The takeaway is that each person is here with a specific set of lessons to learn. We didn’t come here with the intention of becoming CEOs, rockstars, or millionaires. We came here with a set of lessons that we wanted to learn in order to facilitate our soul’s growth. The things we do are simply actions that facilitated this learning. Because when you’re dead the only thing you can bring with you are the experiences and lessons, not the mansions or yachts.
Lessons, not accomplishments
During my meditations I asked the question “should I join Special Forces?” The answer that came back was “it doesn’t matter, you’ll learn and grow regardless.”
If we focus on the lessons we’re supposed to learn from life then it takes a lot of pressure from the decision of “what to do.” Because now it really doesn’t matter. You can’t make a “bad choice” as long as you’re consistently striving to learn and grow!

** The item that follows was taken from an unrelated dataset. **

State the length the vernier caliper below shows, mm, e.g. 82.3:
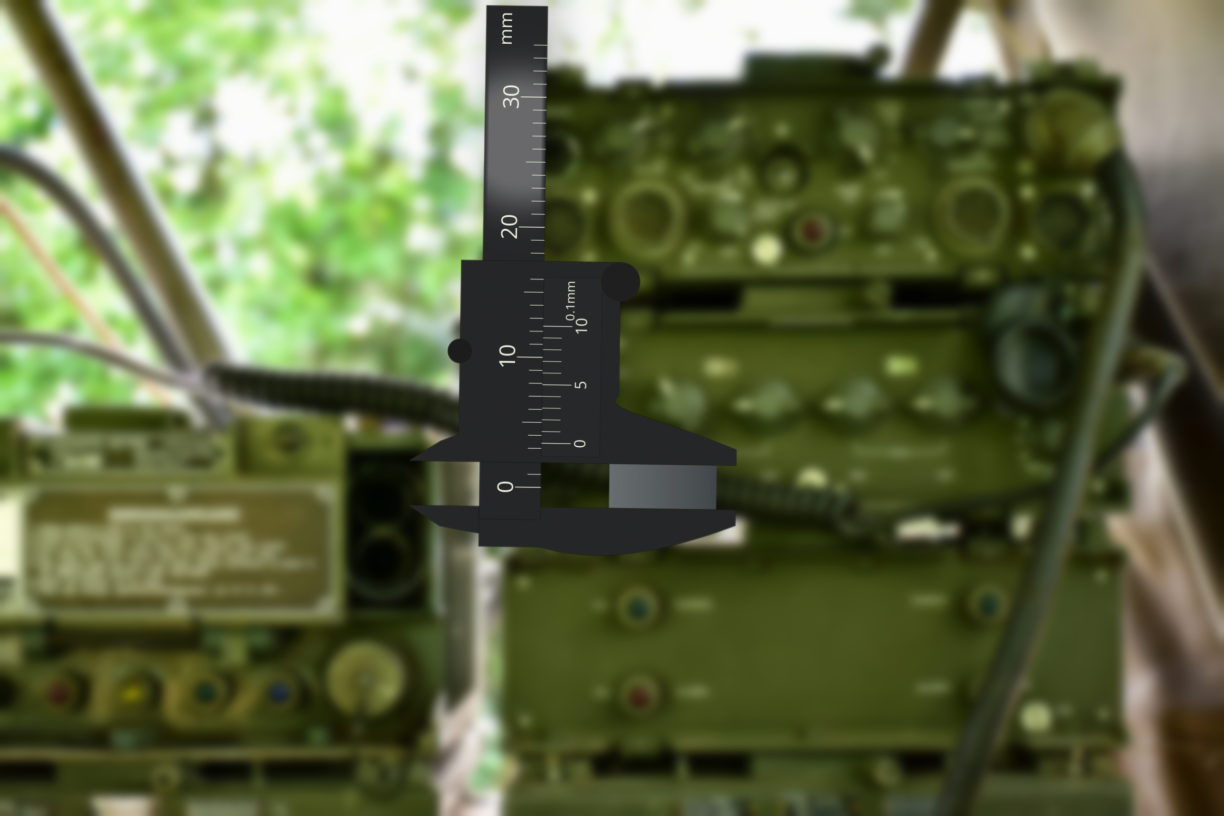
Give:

Some examples of my own lessons I need to learn this time around: balance, discipline, responsibility, independence. I could learn and improve on these in any number of life paths.
Finding your Life Lessons
It’s actually quite simple to figure out the lessons you’re supposed to learn in this life. Find a quiet place with a pad and pen and focus on your breathing for a few minutes. When your mind has settled and you’re feeling clear start reviewing your life. What are the recurring themes and patterns? I’ve struggled all my life with self-discipline. If there’s no one telling me I have to get up and do something, then, generally I’m going to sleep until noon(or later!). This tells me that one of my lessons I’m supposed to learn is discipline, and this likely explains why I’ve been pushed into this entrepreneurship role where I have no one to account to but myself and thus get the chance to develop self-discipline. So if you examine your life you’ll likely find that it consistently pushes you in certain directions and throws the same types of events at you. Examine these to figure out your life’s lessons.
Take some time, write out ideas, and then see how you feel intuitively about your list. I’ve found that the intuition is much better suited for answering questions about life lessons as opposed to experiences. Your inner self doesn’t care and doesn’t have a point of reference for doctors, lawyers, CEOs. So when you ask yourself if you should be a lawyer or a doctor, you generally get nothing. But, if you ask yourself whether you’re here to learn how to help people and learn to be more compassionate, you’re going to get a very strong and clear answer, because you’re speaking the language of the soul.
Action leads to satisfaction
I think anyone whose been through college will agree that you never truly learn something until you get to practice it. This must be one of life’s laws. Figure out your life’s lessons and then start taking action. Anxiety, stress, and discontent can only exist where there is no positive progress.